De même, après l‘abolition de l‘esclavage, des milliers de gens se retrouvent libres, livrés à eux-mêmes, sans logement, sans nourriture, sans travail et donc sans argent, dans la misère et la pauvreté. Pour survivre, des milices criminelles appelées „maltas“, composées de capoeiristes, vont se former et répandre la violence. Ils pillent et agressent les plus riches. C‘est à cette période que surgissent des figures légendaires, les „jogadores“ terribles, lutteurs très dangereux comme Besouro Manganga, Nascimento Grande ou encore Manduca da Praia, chantés encore aujourd‘hui dans les rondes de capoeira. C‘est à cette époque aussi que les capoeiristes vont se donner des surnoms afin de ne pas être pris par la police. Les surnoms étant déjà beaucoup utilisés dans la culture brésilienne en général, cette tradition est restée chez les capoeiristes jusqu‘aujourd‘hui. Le capoeiriste novice obtient souvent lors de ses premières années un surnom qui l‘identifiera au sein des autres capoeiristes. (Ex : Faisca est un surnom que Dara a reçu lors de sa première année de capoeira et tout le monde à la capoeira l‘appelle désormais ainsi).
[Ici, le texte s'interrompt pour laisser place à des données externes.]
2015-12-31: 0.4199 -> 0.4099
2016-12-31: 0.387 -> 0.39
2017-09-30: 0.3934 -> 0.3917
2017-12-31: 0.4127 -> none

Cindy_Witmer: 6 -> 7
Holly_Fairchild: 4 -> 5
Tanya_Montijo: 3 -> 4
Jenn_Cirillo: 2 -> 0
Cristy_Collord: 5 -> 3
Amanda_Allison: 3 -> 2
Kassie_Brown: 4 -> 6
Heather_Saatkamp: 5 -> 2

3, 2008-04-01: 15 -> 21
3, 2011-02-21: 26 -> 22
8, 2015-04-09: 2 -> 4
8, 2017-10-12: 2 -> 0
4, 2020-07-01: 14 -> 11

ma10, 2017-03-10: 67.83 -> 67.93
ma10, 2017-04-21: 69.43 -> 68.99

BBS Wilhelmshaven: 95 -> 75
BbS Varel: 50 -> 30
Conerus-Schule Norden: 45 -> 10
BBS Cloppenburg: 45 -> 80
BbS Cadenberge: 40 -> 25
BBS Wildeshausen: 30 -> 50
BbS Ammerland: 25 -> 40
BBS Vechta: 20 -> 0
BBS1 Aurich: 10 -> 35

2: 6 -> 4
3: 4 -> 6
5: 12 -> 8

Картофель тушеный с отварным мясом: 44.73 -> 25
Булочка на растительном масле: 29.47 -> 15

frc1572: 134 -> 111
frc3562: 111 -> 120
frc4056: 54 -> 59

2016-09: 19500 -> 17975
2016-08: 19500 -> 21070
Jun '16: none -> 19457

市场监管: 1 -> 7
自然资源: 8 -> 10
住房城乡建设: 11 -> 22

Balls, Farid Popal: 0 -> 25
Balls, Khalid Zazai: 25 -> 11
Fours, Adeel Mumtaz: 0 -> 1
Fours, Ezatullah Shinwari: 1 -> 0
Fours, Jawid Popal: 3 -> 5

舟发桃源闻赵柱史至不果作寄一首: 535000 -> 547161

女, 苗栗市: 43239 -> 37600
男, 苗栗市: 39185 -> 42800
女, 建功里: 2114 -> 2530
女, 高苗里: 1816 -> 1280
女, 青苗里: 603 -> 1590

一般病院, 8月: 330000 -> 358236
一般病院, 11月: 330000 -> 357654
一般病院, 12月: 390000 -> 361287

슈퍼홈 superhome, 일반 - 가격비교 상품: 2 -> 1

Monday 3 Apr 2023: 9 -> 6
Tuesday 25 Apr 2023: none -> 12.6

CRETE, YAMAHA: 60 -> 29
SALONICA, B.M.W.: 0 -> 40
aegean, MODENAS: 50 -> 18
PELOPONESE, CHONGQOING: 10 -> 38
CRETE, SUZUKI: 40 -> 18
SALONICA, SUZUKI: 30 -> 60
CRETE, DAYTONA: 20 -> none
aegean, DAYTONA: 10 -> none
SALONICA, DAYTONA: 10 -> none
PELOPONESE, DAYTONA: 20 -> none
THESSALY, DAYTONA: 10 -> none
La réputation de la capoeira devint si mauvaise qu‘elle fut interdite par un décret-loi de1890 qui en interdira la pratique jusqu‘en 1937. Pourchassés par la police, les capoeiristes hors-la-loi risquent plus de 300 coups de fouets, la section des tendons, la prison, la mort ou l‘exil.

Aujourd‘hui la Capoeira a conquis le monde et est enseignée dans les écoles publiques et privées ainsi que dans les Universités du monde entier. Aujourd‘hui nous trouvons la capoeira du Brésil à l‘Amérique, de l‘Europe à l‘Asie et des milliers d‘enfants et d‘adultes la pratiquent!